Mylan to buy Abbott generic line in $5.3B deal

  • Associated Press July 14, 2014
This file photo shows the exterior of Mylan Inc.’s new Robert J. Coury Global Center in Southpointe II, which officially opened in early December. The company said Monday it is purchasing Abbott Laboratories’ generic line of pharmaceuticals sold in developed countries for $5.3 billion. - Observer-Reporter Order a Print

PITTSBURGH – Generic drugmaker Mylan is buying Abbott Laboratories’ generic-drugs business in developed markets for stock valued at about $5.3 billion.

Mylan said Monday that the deal will diversify and expand its business outside the United States. The combined company will be organized in the Netherlands, which will help reduce its tax expenses. The company will keep its headquarters in Southpointe, Cecil Township.

The deal is expected to lower Mylan’s tax rate to 20 percent to 21 percent in the first full year, and to the high teens after that.

Several other U.S. companies are using mergers to reincorporate in countries with lower tax rates. These moves are raising concerns among U.S. lawmakers because they can cost the federal government billions in tax revenue.
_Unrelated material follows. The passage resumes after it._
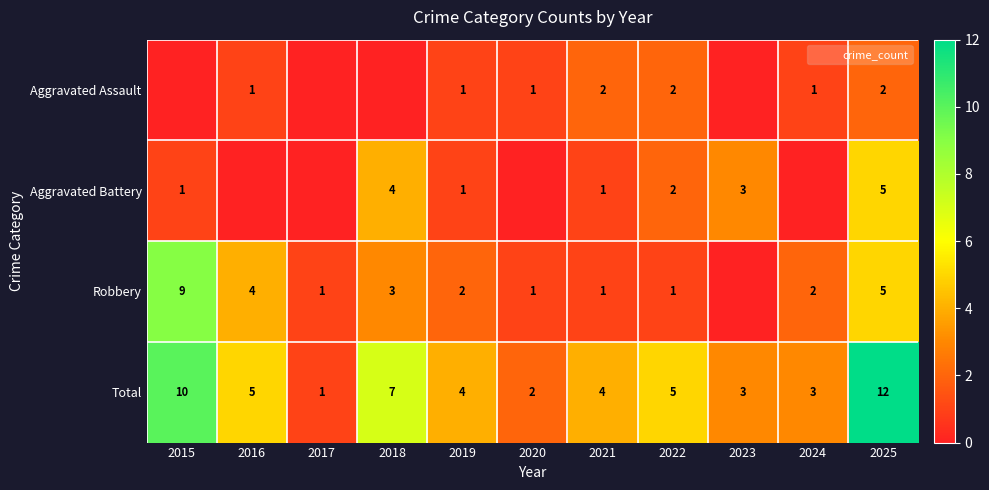

Between 2017 and 2019, which is larger?

2019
The business to be acquired by Mylan encompasses more than 100 generic and specialty drugs sold in Europe, Japan, Canada, Australia and New Zealand. Some of the products include Creon, Influvac, Brufen, Amitiza and Androgel. It also includes manufacturing plants in France and Japan.

The portfolio of products accounted for about $2 billion in sales last year.

Abbott is keeping its branded generic drug business in emerging markets. That business had 2013 sales of $2.9 billion. It is also keeping its other businesses and products in developed markets.

Abbott will own about 21 percent of the combined Mylan company – which will be called Mylan NV – but does not intend to remain a long-term shareholder. Shares of Mylan NV will trade on the Nasdaq under Mylan’s existing ticker symbol, “MYL.”

The transaction is expected to about double Mylan’s revenue in Europe by strengthening its presence in countries such as Italy, the U.K., Germany, France, Spain and Portugal. It also is expected to more than double Mylan’s revenue in Canada and Japan, and strengthen its business in Australia and New Zealand. The deal also gives Mylan a meaningful presence in the specialty and branded generics market in Central and Eastern Europe.

The deal is expected to close in early 2015. It is expected to immediately add to Mylan’s earnings, to the tune of about 25 cents per share in adjusted earnings in the first year, increasing through 2018.